Thursday, May 30, 2019

Media Advertising - Women in the Media :: Exploratory Essays Research Papers

Women in the Media The Psychological Power of the Media to Trap Women in A Role. The power of advertising to change, shape and mold the publics intuitive feeling has had a major impact on the lives of women. Women are the main target for many advertisements and are used in many forms of advertising. The media has historically used propaganda to place who women are and what they should be. The time period following WWII maybe one of the greatest examples of how completely media can control the ideas of the society on a specific collection of people. During WWII women were encouraged to go out to factories and work to support the war effort. This gave women a sense of need and belonging that many had been left out of before they had the fortune to persue any type of career in an acceptable manner. With the men away at war, women were encouraged to find work outside the home due to a lack of factory workers who could produce war goods. Once the war ended, however, thi s propaganda not only stopped- it abruptly changed. Once the men were back in the states there was an surplus of workers.

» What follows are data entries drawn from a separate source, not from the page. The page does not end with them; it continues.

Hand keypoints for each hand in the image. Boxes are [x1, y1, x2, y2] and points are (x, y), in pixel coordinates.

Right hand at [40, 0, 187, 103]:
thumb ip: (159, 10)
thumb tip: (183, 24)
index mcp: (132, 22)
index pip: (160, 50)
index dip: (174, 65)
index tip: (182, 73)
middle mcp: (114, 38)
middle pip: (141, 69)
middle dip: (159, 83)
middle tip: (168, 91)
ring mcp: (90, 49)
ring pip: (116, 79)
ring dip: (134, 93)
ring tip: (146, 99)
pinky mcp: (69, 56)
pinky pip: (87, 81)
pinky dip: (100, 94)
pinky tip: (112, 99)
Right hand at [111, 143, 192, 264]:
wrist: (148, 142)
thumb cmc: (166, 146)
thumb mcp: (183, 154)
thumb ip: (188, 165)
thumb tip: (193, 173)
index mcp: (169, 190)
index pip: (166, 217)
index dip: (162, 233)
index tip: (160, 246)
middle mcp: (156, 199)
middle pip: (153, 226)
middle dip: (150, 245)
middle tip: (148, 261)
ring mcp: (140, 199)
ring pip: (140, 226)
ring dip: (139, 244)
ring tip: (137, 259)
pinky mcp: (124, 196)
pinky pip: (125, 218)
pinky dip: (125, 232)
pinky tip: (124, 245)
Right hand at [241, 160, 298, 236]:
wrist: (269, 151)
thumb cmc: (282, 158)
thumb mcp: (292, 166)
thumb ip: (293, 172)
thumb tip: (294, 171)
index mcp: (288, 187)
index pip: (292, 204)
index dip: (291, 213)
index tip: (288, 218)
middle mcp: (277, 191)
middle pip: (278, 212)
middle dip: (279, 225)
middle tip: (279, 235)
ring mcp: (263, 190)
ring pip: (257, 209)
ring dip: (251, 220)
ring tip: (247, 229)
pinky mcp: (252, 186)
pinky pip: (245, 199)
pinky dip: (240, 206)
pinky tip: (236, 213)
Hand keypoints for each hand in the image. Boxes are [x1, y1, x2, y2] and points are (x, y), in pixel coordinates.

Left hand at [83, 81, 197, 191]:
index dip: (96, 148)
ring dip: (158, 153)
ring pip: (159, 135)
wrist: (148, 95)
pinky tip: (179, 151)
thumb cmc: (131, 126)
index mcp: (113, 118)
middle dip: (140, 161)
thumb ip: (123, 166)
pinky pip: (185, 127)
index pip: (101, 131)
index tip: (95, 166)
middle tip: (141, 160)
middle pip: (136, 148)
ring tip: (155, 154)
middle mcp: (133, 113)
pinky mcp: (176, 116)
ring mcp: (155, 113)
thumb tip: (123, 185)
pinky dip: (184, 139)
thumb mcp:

Men came back form war to find that there were no jobs or that their wives were occupying them. With production plummeting after war time highs there were few jobs to fling the men returning home. This started a media blitz on women. Women were encouraged to return to the home and take care of their families. Womens magazines were overflowing with ideas on how to make a double-dyed(a) wife and mother. It was obvious that if you werent happy making your family your job, there was something wrong with you as a woman. The problem was that women were unhappy President Kennedy commissioned a report on the he status of the American Woman due to the magnitude of this problem (Schneir 38-47). The report basically said that women were unhappy with the idea that they were fundamentally only answerable for being wives, mothers and homemakers they had noth ing they could associate as their own accomplishments. Another study came out in 1963 it was called The Feminine Mystique by Betty Friedan.